Christina Cooke
How did you become a writer? High school. Junior year. I was tricked by my Spanish teacher into switching from the regular stream of English classes into English III AP (long story). We were studying vignettes. After reading and studying a few, my teacher, Mrs. Dooling, assigned us to write our own. The piece I wrote – about apples; to this day, I still love apples – went on to win first place in my town’s newspaper’s short story competition. “Keep going,” Mrs. Dooling said. So I did.
Name your writing influences (writers, books, teachers, etc.). Mrs. Dooling, English III AP. Margaret Atwood, THE HANDMAID’S TALE. Zadie Smith, WHITE TEETH. Miss Lou (Louise Bennett), RING DING.
When and where do you write?

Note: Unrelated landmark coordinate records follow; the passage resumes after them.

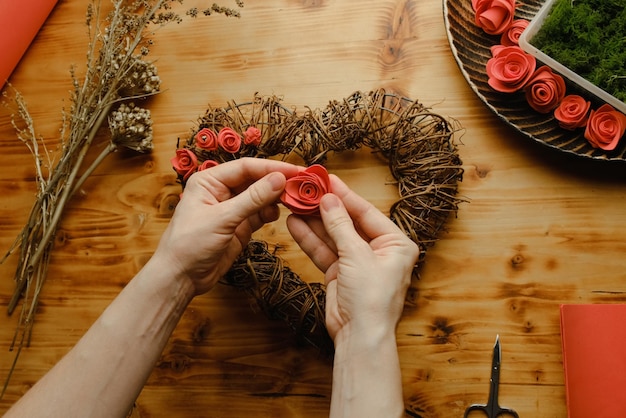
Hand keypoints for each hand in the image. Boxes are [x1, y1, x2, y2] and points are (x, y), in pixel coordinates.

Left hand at [155, 157, 299, 294]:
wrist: (181, 277)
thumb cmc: (189, 244)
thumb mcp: (222, 218)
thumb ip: (252, 199)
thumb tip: (279, 179)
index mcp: (209, 181)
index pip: (246, 167)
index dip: (272, 168)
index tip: (295, 171)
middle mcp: (221, 191)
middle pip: (255, 180)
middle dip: (277, 182)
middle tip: (301, 184)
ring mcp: (232, 209)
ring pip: (260, 197)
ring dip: (276, 198)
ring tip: (294, 199)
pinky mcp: (240, 226)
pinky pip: (260, 214)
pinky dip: (271, 213)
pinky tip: (279, 213)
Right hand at [286, 175, 419, 341]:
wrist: (360, 336)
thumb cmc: (371, 298)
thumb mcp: (356, 255)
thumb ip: (340, 226)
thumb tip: (328, 200)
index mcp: (396, 243)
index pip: (366, 213)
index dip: (345, 196)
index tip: (326, 180)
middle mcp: (379, 251)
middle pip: (348, 223)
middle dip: (326, 209)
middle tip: (306, 191)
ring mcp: (358, 262)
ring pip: (333, 236)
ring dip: (314, 222)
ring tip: (295, 204)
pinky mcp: (341, 273)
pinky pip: (324, 251)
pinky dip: (310, 239)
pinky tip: (295, 224)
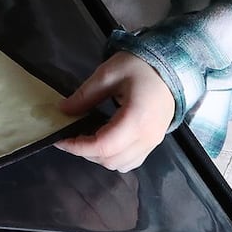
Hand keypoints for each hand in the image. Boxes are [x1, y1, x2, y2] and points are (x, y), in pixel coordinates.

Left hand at [55, 52, 175, 173]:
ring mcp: (153, 143)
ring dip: (99, 156)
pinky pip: (131, 160)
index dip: (78, 147)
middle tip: (70, 134)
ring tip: (85, 136)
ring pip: (121, 164)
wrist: (171, 68)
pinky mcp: (154, 142)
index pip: (103, 147)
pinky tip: (103, 139)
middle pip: (111, 160)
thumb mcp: (108, 74)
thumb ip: (85, 95)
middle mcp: (147, 138)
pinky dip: (113, 156)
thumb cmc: (140, 67)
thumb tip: (64, 110)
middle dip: (86, 152)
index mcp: (136, 121)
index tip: (60, 139)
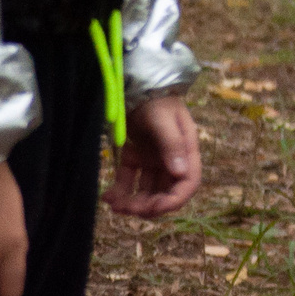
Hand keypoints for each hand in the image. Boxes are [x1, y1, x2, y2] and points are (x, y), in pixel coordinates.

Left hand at [105, 97, 200, 217]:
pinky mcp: (137, 159)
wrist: (136, 87)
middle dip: (147, 205)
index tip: (153, 208)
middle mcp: (172, 160)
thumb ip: (171, 145)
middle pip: (165, 192)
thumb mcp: (163, 121)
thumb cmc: (155, 100)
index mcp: (186, 151)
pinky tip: (107, 196)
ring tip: (113, 204)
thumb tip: (180, 173)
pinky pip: (129, 182)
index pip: (188, 183)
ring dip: (132, 202)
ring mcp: (154, 161)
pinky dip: (119, 192)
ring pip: (146, 191)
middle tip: (126, 209)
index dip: (174, 200)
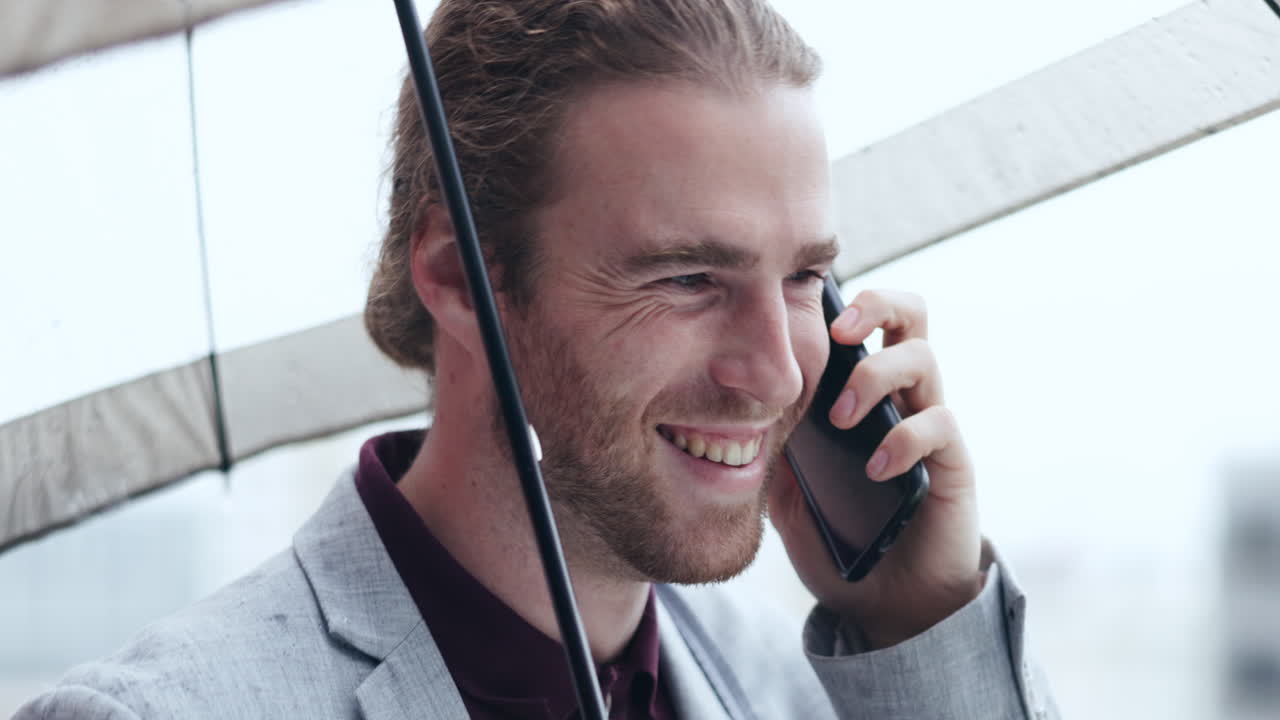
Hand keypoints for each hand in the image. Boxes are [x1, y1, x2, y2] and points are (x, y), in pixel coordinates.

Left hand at [768, 289, 982, 648]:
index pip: (865, 322)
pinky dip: (904, 438)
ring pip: (924, 358)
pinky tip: (875, 468)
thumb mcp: (787, 494)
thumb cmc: (839, 540)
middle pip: (911, 314)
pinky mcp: (953, 465)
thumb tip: (734, 418)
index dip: (842, 302)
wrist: (885, 605)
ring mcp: (929, 427)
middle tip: (838, 332)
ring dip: (876, 376)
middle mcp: (902, 398)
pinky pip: (939, 425)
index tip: (800, 311)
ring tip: (842, 417)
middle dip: (876, 305)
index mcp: (864, 393)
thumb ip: (771, 453)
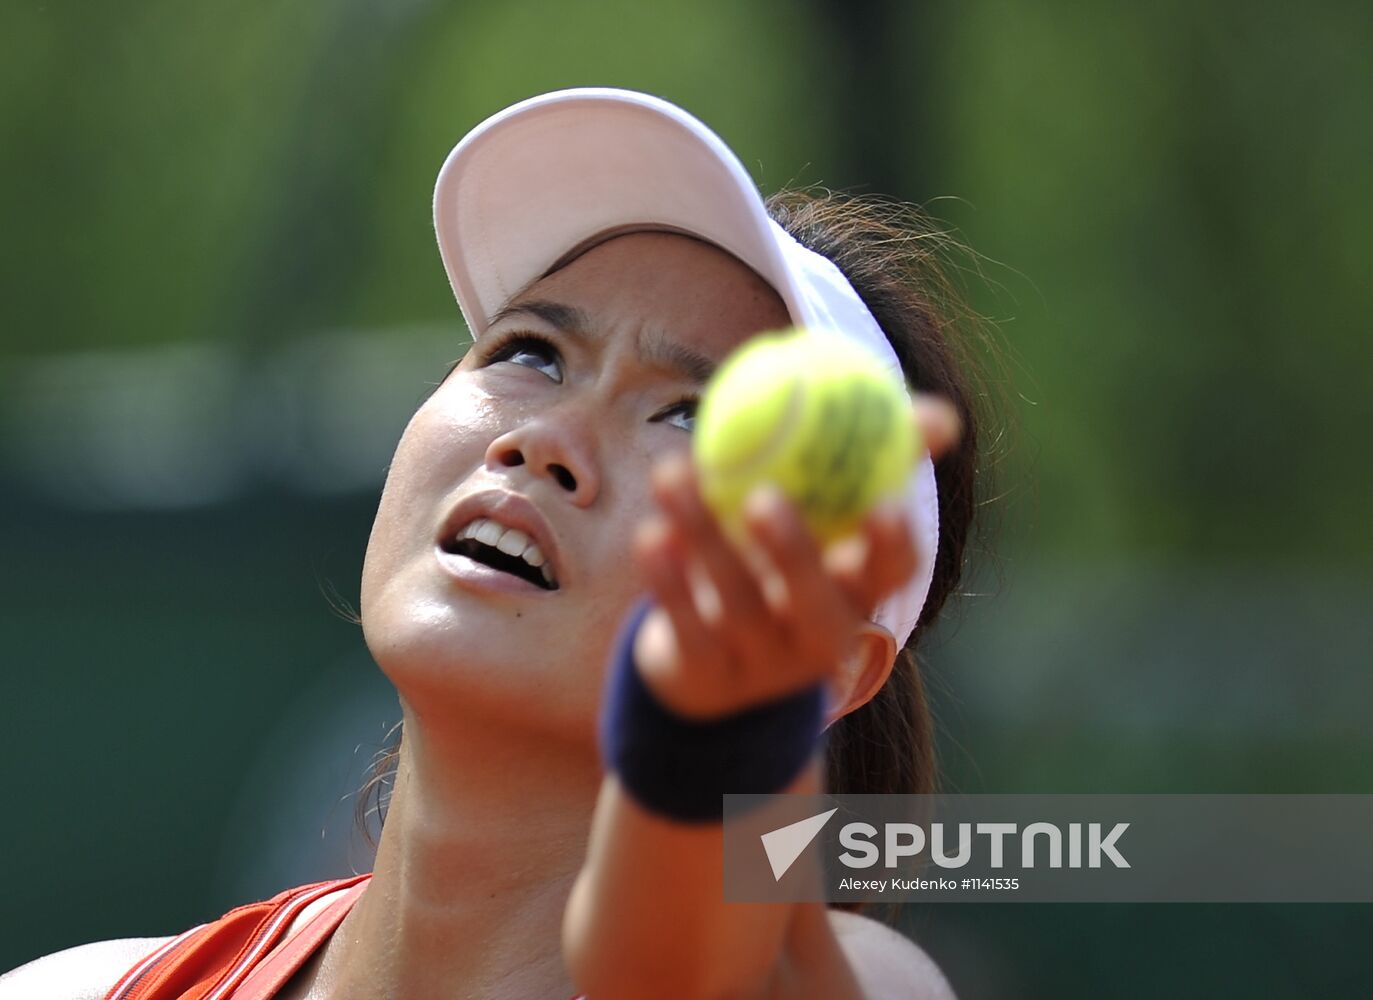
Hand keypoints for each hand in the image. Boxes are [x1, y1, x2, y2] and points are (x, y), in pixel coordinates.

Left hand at [629, 393, 959, 719]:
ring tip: (670, 473)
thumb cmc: (781, 568)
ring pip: (735, 602)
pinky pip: (686, 627)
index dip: (892, 545)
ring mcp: (760, 664)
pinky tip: (652, 533)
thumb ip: (870, 463)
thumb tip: (940, 413)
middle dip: (791, 551)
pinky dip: (667, 579)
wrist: (709, 668)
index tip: (883, 502)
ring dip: (702, 535)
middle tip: (762, 495)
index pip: (891, 576)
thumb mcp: (825, 526)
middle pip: (812, 601)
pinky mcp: (705, 678)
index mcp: (857, 595)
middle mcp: (816, 638)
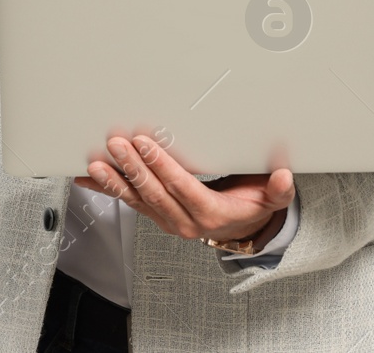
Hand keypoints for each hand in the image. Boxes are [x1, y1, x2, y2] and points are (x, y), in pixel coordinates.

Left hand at [75, 133, 294, 249]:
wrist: (241, 230)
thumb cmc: (251, 207)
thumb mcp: (271, 199)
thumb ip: (278, 190)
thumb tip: (283, 177)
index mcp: (210, 212)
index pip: (181, 186)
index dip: (161, 165)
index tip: (145, 144)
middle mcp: (184, 220)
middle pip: (154, 191)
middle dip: (133, 166)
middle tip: (116, 143)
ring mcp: (167, 220)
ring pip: (138, 199)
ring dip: (116, 180)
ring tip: (98, 163)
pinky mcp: (156, 216)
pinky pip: (130, 203)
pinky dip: (109, 190)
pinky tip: (90, 178)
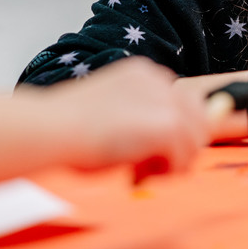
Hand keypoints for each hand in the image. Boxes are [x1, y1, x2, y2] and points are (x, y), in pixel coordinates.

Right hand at [54, 56, 208, 173]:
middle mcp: (158, 81)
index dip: (169, 133)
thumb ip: (137, 122)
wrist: (51, 129)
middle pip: (196, 118)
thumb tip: (164, 149)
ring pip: (194, 139)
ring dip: (174, 163)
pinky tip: (140, 174)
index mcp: (142, 74)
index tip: (144, 151)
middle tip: (149, 168)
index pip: (180, 103)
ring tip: (141, 173)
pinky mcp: (168, 124)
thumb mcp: (110, 114)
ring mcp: (165, 100)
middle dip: (179, 147)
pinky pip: (185, 156)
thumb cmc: (66, 129)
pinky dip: (168, 171)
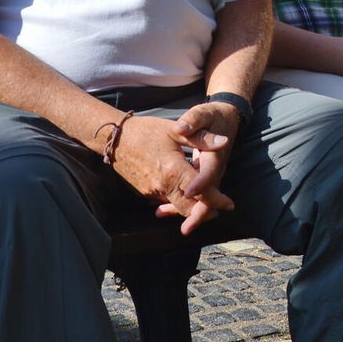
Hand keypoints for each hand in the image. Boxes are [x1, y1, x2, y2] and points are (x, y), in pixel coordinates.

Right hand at [108, 113, 236, 234]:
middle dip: (205, 211)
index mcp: (174, 171)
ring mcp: (151, 191)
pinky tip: (184, 194)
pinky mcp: (144, 192)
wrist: (113, 138)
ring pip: (176, 207)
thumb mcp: (176, 130)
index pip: (201, 194)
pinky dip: (177, 201)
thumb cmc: (146, 131)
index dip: (217, 200)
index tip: (229, 204)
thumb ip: (202, 138)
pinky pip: (164, 201)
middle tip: (219, 207)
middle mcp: (162, 186)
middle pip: (189, 209)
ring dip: (191, 206)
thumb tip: (224, 142)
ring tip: (205, 201)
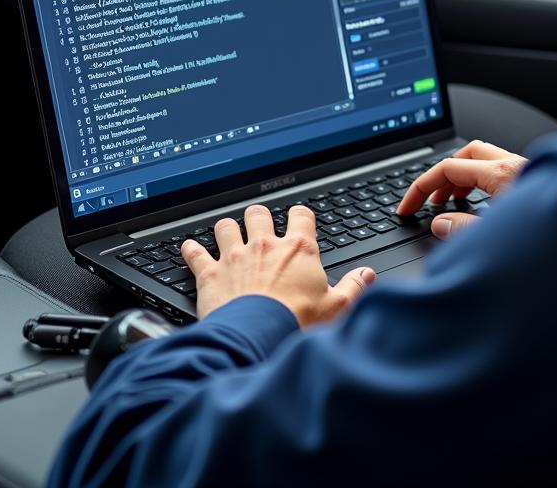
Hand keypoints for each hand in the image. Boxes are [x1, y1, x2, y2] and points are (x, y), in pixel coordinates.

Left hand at [181, 204, 374, 324]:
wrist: (256, 341)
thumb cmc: (295, 325)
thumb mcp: (335, 308)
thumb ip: (353, 288)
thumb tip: (366, 276)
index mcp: (298, 250)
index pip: (301, 215)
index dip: (301, 216)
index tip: (300, 221)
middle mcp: (265, 246)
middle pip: (259, 213)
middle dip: (259, 217)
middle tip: (261, 227)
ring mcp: (235, 257)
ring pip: (226, 226)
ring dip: (227, 229)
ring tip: (228, 234)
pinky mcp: (210, 274)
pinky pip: (195, 253)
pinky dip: (191, 250)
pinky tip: (190, 248)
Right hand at [395, 139, 526, 239]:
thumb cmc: (547, 237)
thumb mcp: (498, 239)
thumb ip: (464, 230)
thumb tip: (439, 224)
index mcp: (502, 174)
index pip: (448, 168)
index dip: (421, 187)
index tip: (408, 207)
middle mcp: (514, 165)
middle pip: (466, 154)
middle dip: (442, 175)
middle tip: (431, 201)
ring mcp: (527, 171)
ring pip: (485, 160)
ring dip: (463, 177)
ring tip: (451, 203)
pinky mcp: (536, 181)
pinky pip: (500, 172)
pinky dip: (482, 182)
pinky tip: (480, 205)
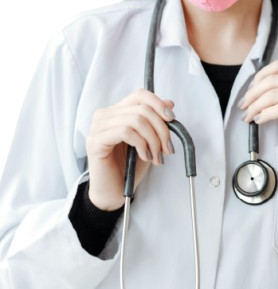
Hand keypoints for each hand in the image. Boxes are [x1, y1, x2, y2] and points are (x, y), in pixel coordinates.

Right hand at [86, 90, 175, 209]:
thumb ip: (156, 122)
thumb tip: (169, 103)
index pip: (140, 95)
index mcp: (117, 112)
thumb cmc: (128, 168)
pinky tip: (143, 156)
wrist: (113, 193)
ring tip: (156, 157)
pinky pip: (125, 132)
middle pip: (142, 109)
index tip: (172, 120)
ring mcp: (98, 126)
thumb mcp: (148, 141)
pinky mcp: (95, 140)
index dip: (158, 104)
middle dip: (161, 130)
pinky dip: (141, 144)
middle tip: (167, 149)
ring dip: (153, 140)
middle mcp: (104, 115)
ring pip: (136, 120)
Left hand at [238, 59, 277, 158]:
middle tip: (243, 106)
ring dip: (255, 106)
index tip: (250, 90)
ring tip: (248, 116)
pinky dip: (265, 114)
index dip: (260, 76)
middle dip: (252, 94)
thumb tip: (255, 91)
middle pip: (273, 80)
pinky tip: (259, 120)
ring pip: (274, 95)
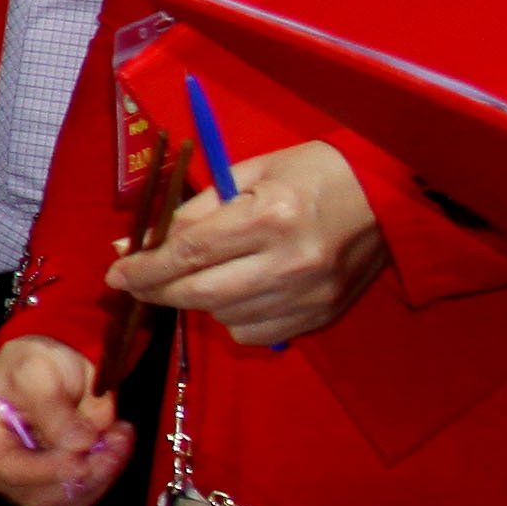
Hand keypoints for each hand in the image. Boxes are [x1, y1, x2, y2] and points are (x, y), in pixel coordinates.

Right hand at [0, 335, 131, 505]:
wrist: (53, 365)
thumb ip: (52, 404)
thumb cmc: (33, 362)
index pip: (6, 468)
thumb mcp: (38, 369)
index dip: (45, 469)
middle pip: (37, 494)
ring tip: (118, 435)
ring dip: (101, 473)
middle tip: (114, 439)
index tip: (80, 459)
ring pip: (65, 500)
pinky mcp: (53, 486)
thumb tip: (78, 442)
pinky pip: (82, 495)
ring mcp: (24, 482)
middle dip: (82, 472)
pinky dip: (106, 474)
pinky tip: (115, 443)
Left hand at [109, 138, 384, 344]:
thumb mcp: (249, 174)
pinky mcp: (321, 316)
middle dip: (156, 290)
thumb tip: (134, 244)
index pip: (187, 253)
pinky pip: (254, 332)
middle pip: (198, 293)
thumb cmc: (313, 173)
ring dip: (196, 301)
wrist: (391, 195)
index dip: (144, 267)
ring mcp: (308, 296)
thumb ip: (192, 211)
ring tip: (197, 276)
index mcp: (269, 217)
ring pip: (223, 317)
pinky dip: (233, 317)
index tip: (114, 273)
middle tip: (134, 283)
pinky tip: (237, 292)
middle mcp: (288, 263)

I used to exclusively be a nighttime writer, though life’s responsibilities have recently forced me to become a morning writer. I also used to be a coffee shop writer, but I haven’t had the chance to indulge in that luxury ever since the pandemic hit. So now, I write between 7 and 10 am, in my pajamas, at one of two desks shoved in corners around my apartment.
What are you working on now? An essay about loneliness and belonging, as well as a short story fragment that I have no clue what to do with.
Have you ever suffered from writer’s block? More often than I’m willing to admit. That’s often how I know what I’m working on is worth pursuing – the narrative does not flow easily from me. It requires that I pause and dig deeper and work towards change in order to see the story in the way that it needs to be told.
What’s the best writing advice you’ve ever received? It’s okay to stop writing from time to time – but never, ever, stop reading.
What’s your advice to new writers? Read more than you write. Doing so gives you texture and context for the stories you have inside yourself.
Christina Cooke’s writing has appeared in The Caribbean Writer, PRISM International, Prairie Schooner, Epiphany, Lambda Literary Review, and elsewhere. A MacDowell Fellow and Journey Prize winner, she holds a Master of Arts from the University of New Brunswick and a Master of Fine Arts from the Iowa Writers’ Workshop. Christina was born in Jamaica and is now a Canadian citizen who lives and writes in New York City. BROUGHTUPSY is her debut novel.